Collaboration Platforms
Parts of your organization may already be using a collaboration platform such as Slack, Yammer, or Salesforce Chatter. While many intranet platforms offer some collaboration capabilities, two-way integration with some of the popular collaboration options will ensure fast adoption within your organization.
Step 3: Short-list Vendors Based on Their Strengths
In addition to questions around specific features your selected vendor provides, it’s also important to understand the general strengths of each.

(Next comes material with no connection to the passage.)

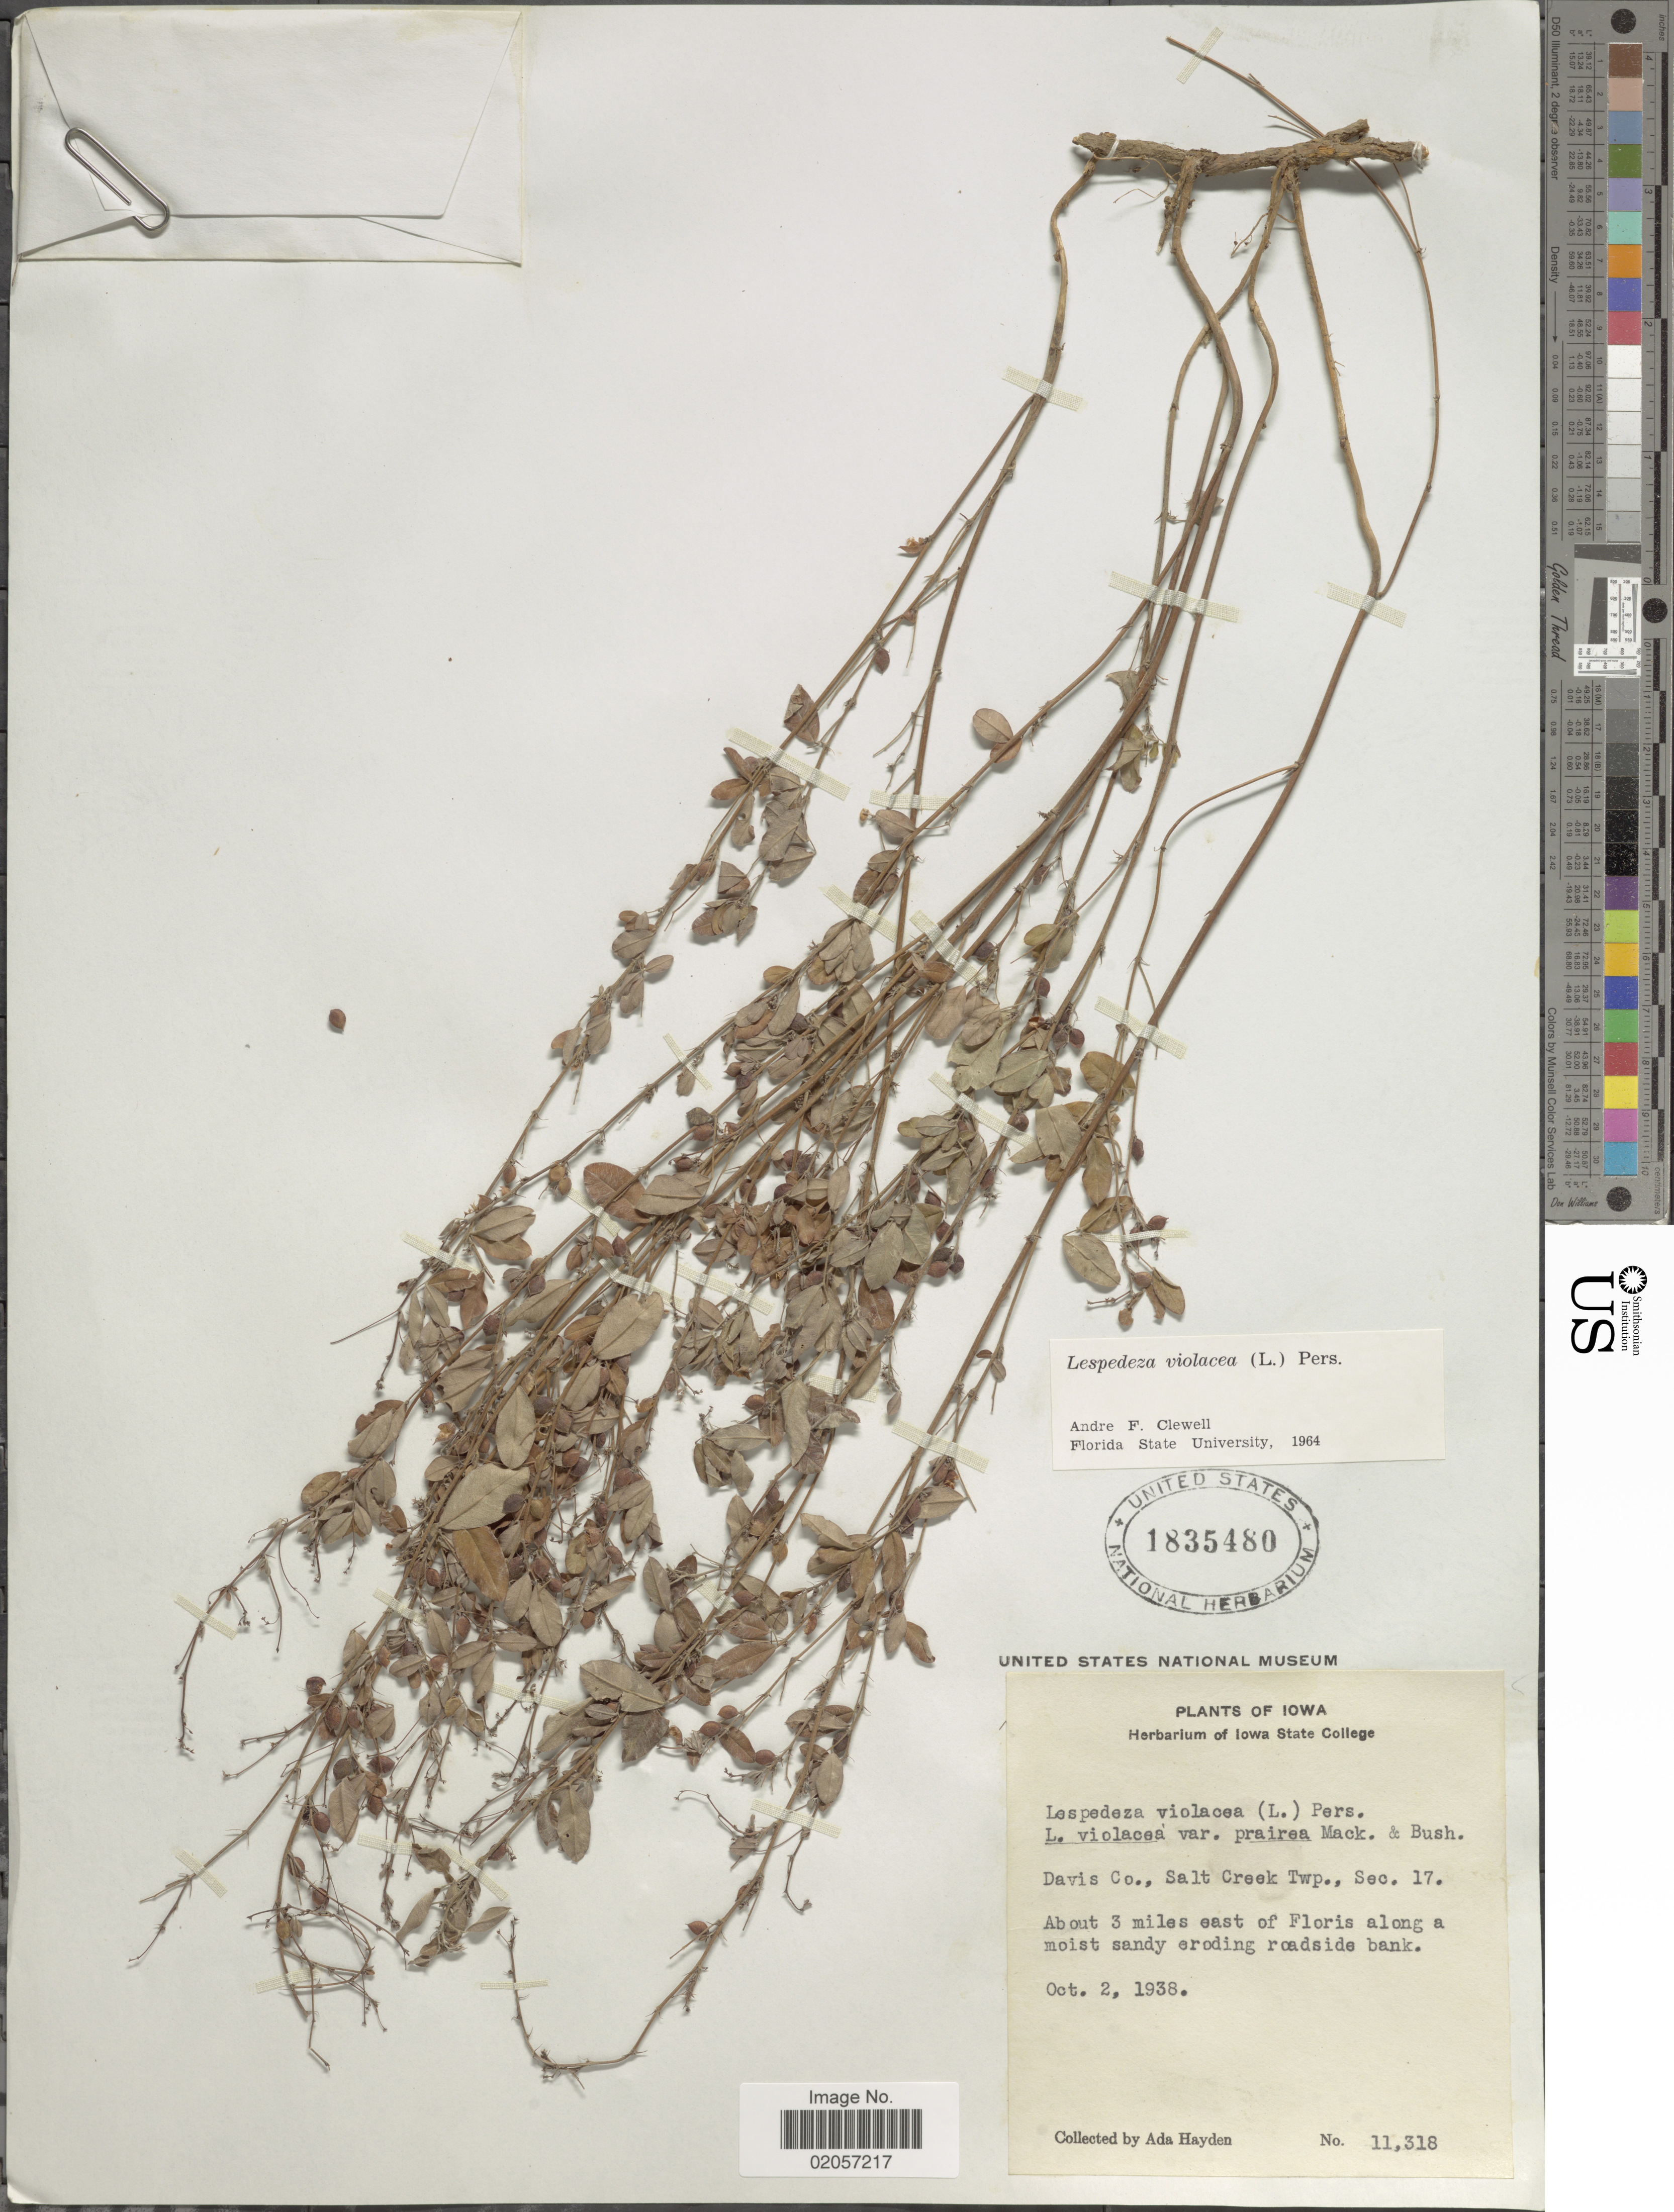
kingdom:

General questions to consider:
Vendor strength and long-term viability
Implementation services
Customer references / user reviews / analyst reports
Roadmap for the future
In today’s increasingly fragmented workplace, employee productivity and engagement can have a significant impact on an organization’s overall financial performance from increased revenue per employee, to increased employee retention and improved employee productivity.
Although intranets have been around since the nineties, they are experiencing a renaissance, and today’s modern intranets are nothing like the early versions of SharePoint. Advances in technology are now making it possible for organizations to fulfill the original vision of intranets as the intelligent hub of your digital workplace.
As with most technology purchases however, it is critical to identify the business problems you’re trying to solve for, rather than implement an intranet for technology’s sake.
We wish you best of luck in your digital workplace journey!